Figure 1: Pictorial representation of the major ingredients of the carbon–carbon potential in Equation 1, compare also [9]. L.h.s.: radial dependence of the two-body potential for various coordination numbers. R.h.s.: coordination number dependence of angular-dependent part of the three-body potential.

We tested the potential for several typical sp2-bonded materials such as graphene and carbon nanotubes and obtained perfect structures [15]. It should be made clear at this point that classical molecular dynamics cannot describe electronic properties or molecular orbitals, but structure in the sense of atomic positions and mechanical properties such as vibrational spectra or Young’s moduli [16].

Theoretical method

Our theoretical investigations comprise the generation of initial arrangements of 10 × 10 biphenyl carbon skeletons, i.e., 1200 carbon atoms. The calculation includes only carbon atoms since the hydrogen atoms are removed by irradiation with 50–100 eV electrons at a dose of 50 mC/cm2 [4]. Our calculations thus assume that the hydrogens are practically removed at once and not stepwise. It would be an interesting question whether a sequential removal of hydrogen would induce strong correlations of binding sites of neighboring biphenyls [17]. For such an investigation classical potentials for hydrocarbons would have to be used [13,14]. The thiol groups as well as the metallic support are absent in our simulation. Since the initial state is an overall planar configuration the energy minimization always leads to planar configurations even without support.

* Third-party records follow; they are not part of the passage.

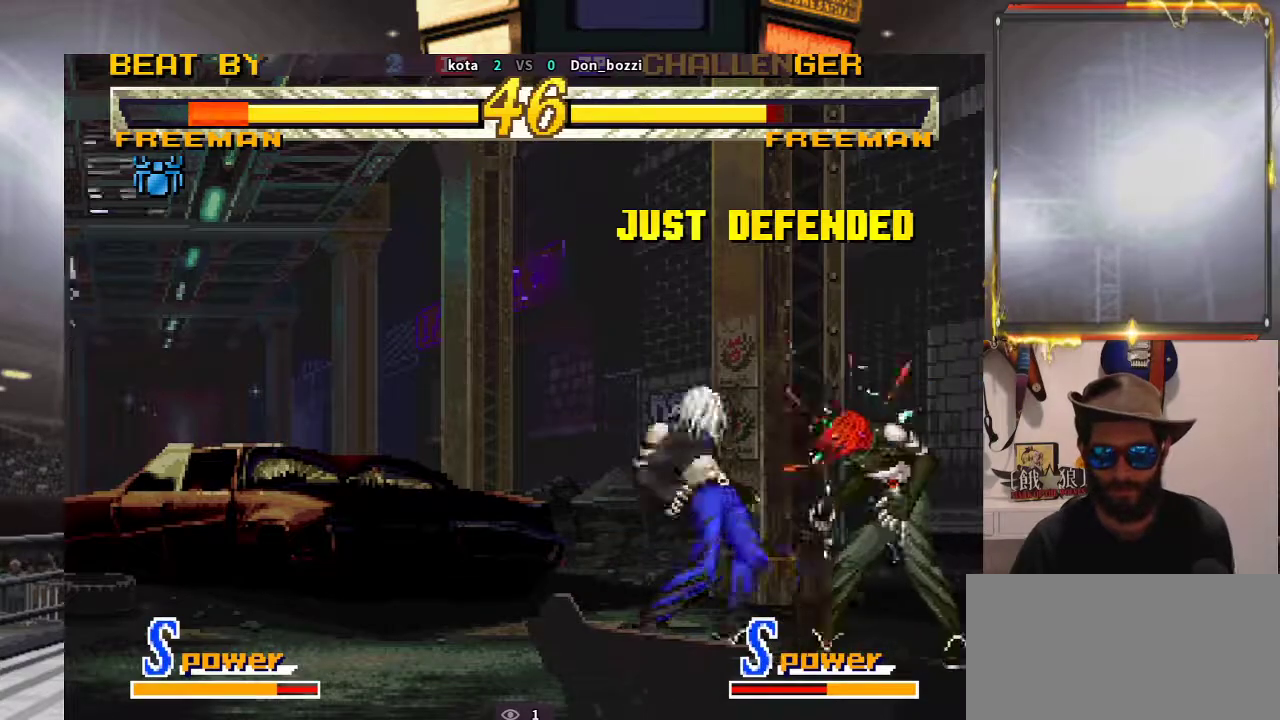
{"buttons": [], "left_stick": "right", "events": [[217, "left_stick", "down-right"], [450, "left_stick", "right"]]}
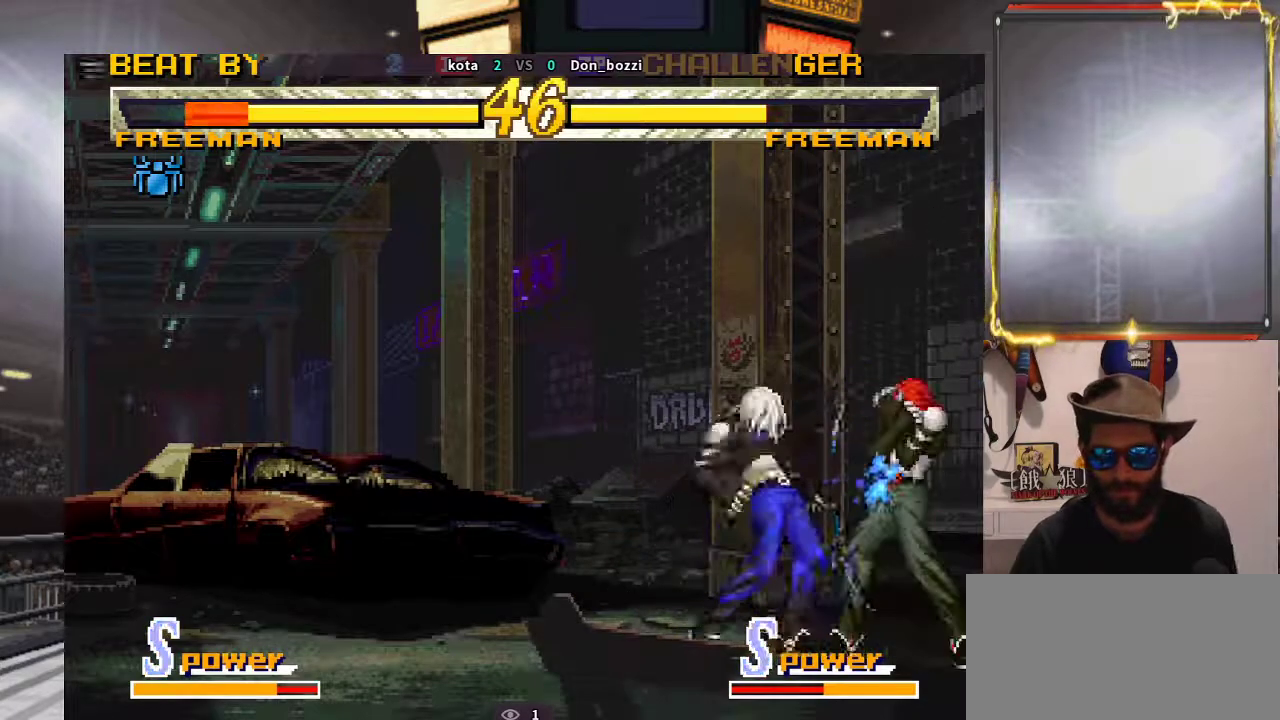
{"buttons": [], "left_stick": "down-right", "events": [[133, "left_stick", "down"], [267, "left_stick", "right"], [367, "left_stick", "down-left"], [500, "left_stick", "down-right"]]}
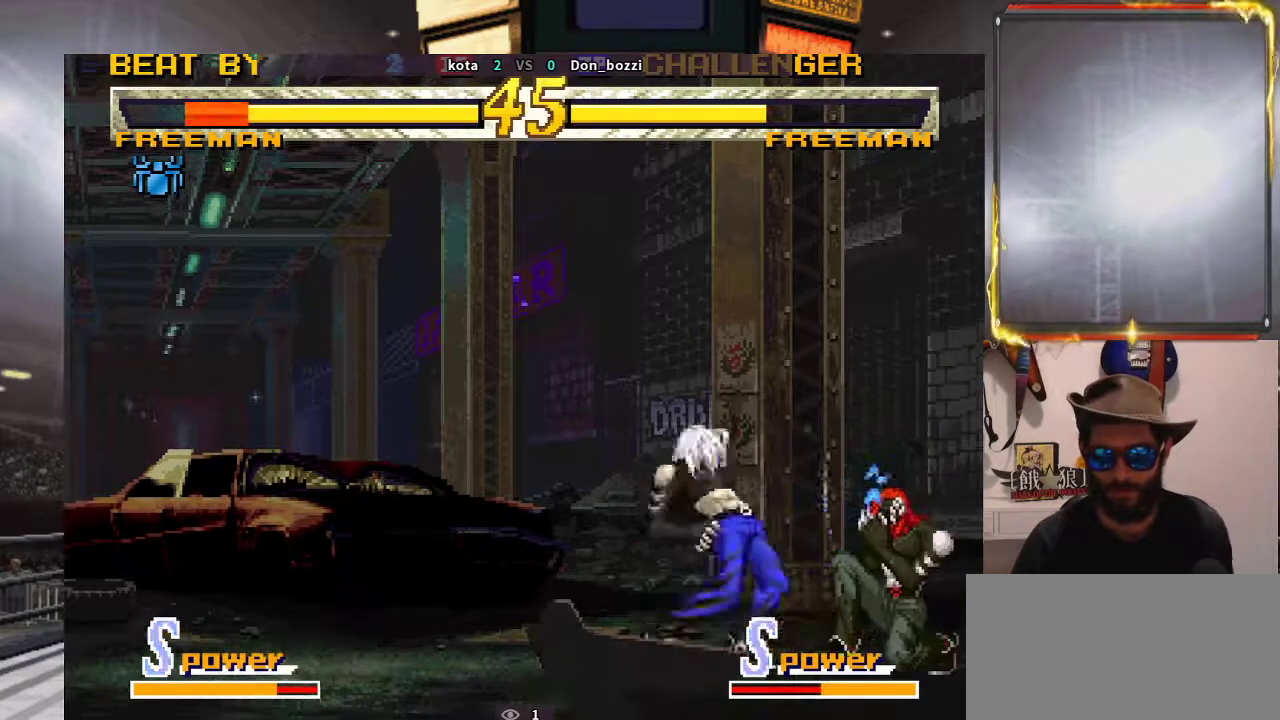
{"buttons": [], "left_stick": "down", "events": [[150, "left_stick", "right"], [300, "left_stick", "down"]]}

For the initial arrangement of the SAM we assumed various geometries. This has two reasons: BPT molecules self-assemble in various structures (hexagonal 2 × 2, herringbone, [Graphic 1]) depending for instance on the metallic support [18-21]. But, maybe even more importantly, they rearrange in the process of irradiation in an uncontrolled manner (as they also do at elevated temperatures) [22,23]. Therefore, we investigated the initial arrangements on quadratic, triangular (corresponds to hexagonal 2 × 2), and herringbone lattices. In addition the BPT molecules were collectively oriented according to the angles α [Graphic 2] [0°,360°], β [Graphic 2] [0°,360°], and γ [Graphic 2] [0°,40°] as depicted in Figure 2. We varied the angles in steps in order to search for dependencies on initial conditions. We also varied α and β independently to allow for dihedral twistings between the upper and lower phenyl rings, that following [4] remain sizable in the SAM in accord with theoretical calculations [6,7].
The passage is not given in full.